_Input_
»»

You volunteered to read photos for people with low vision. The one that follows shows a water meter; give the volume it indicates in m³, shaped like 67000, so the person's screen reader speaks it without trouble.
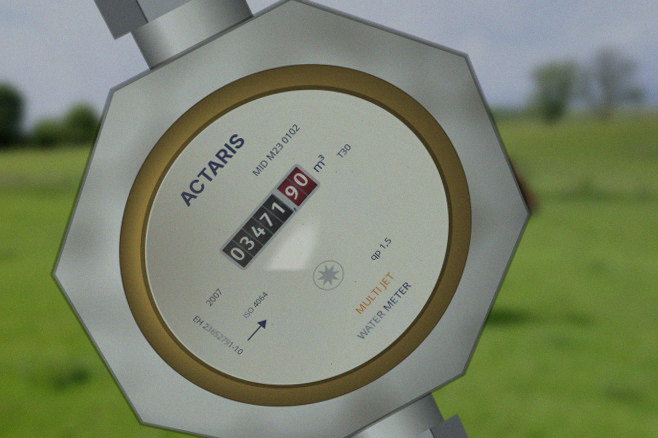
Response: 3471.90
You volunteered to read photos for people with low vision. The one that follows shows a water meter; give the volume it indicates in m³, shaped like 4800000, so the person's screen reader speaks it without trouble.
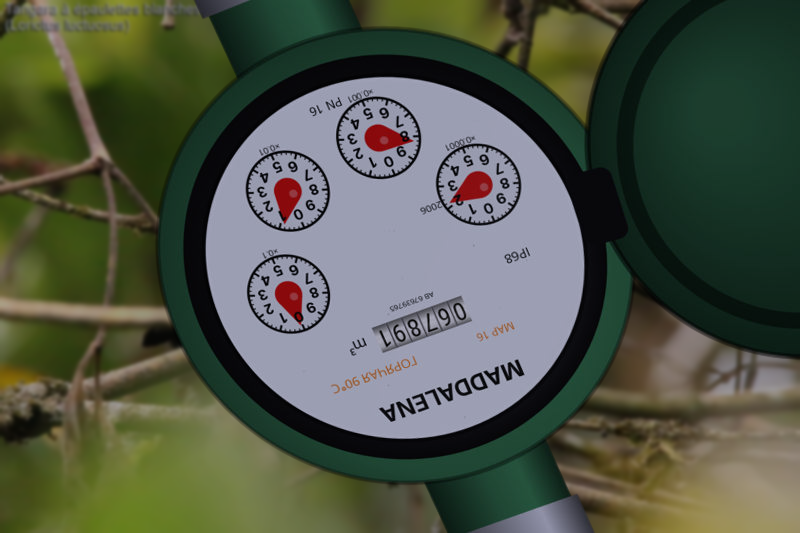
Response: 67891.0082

««
»»

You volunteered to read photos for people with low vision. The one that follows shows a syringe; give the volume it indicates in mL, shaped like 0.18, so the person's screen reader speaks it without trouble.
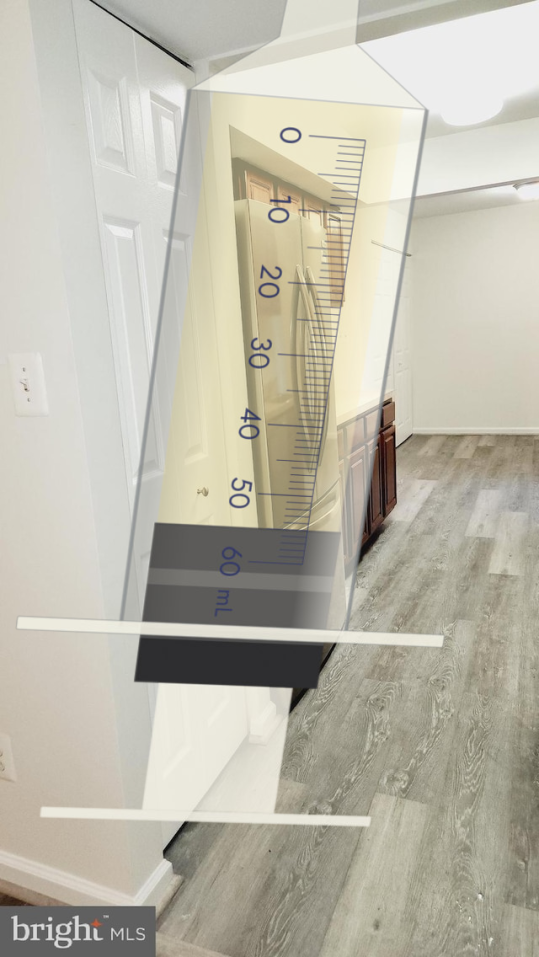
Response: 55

««

_Assignment_
Rewrite the material above, starting with the line that contains "like 4800000, so" and going on through the line that contains "Response: 67891.0082", with "volunteered" replaced by "offered" and everything else unchanged. Leave the pictures out of your version.

_Response to this task_
You offered to read photos for people with low vision. The one that follows shows a water meter; give the volume it indicates in m³, shaped like 4800000, so the person's screen reader speaks it without trouble.
Response: 67891.0082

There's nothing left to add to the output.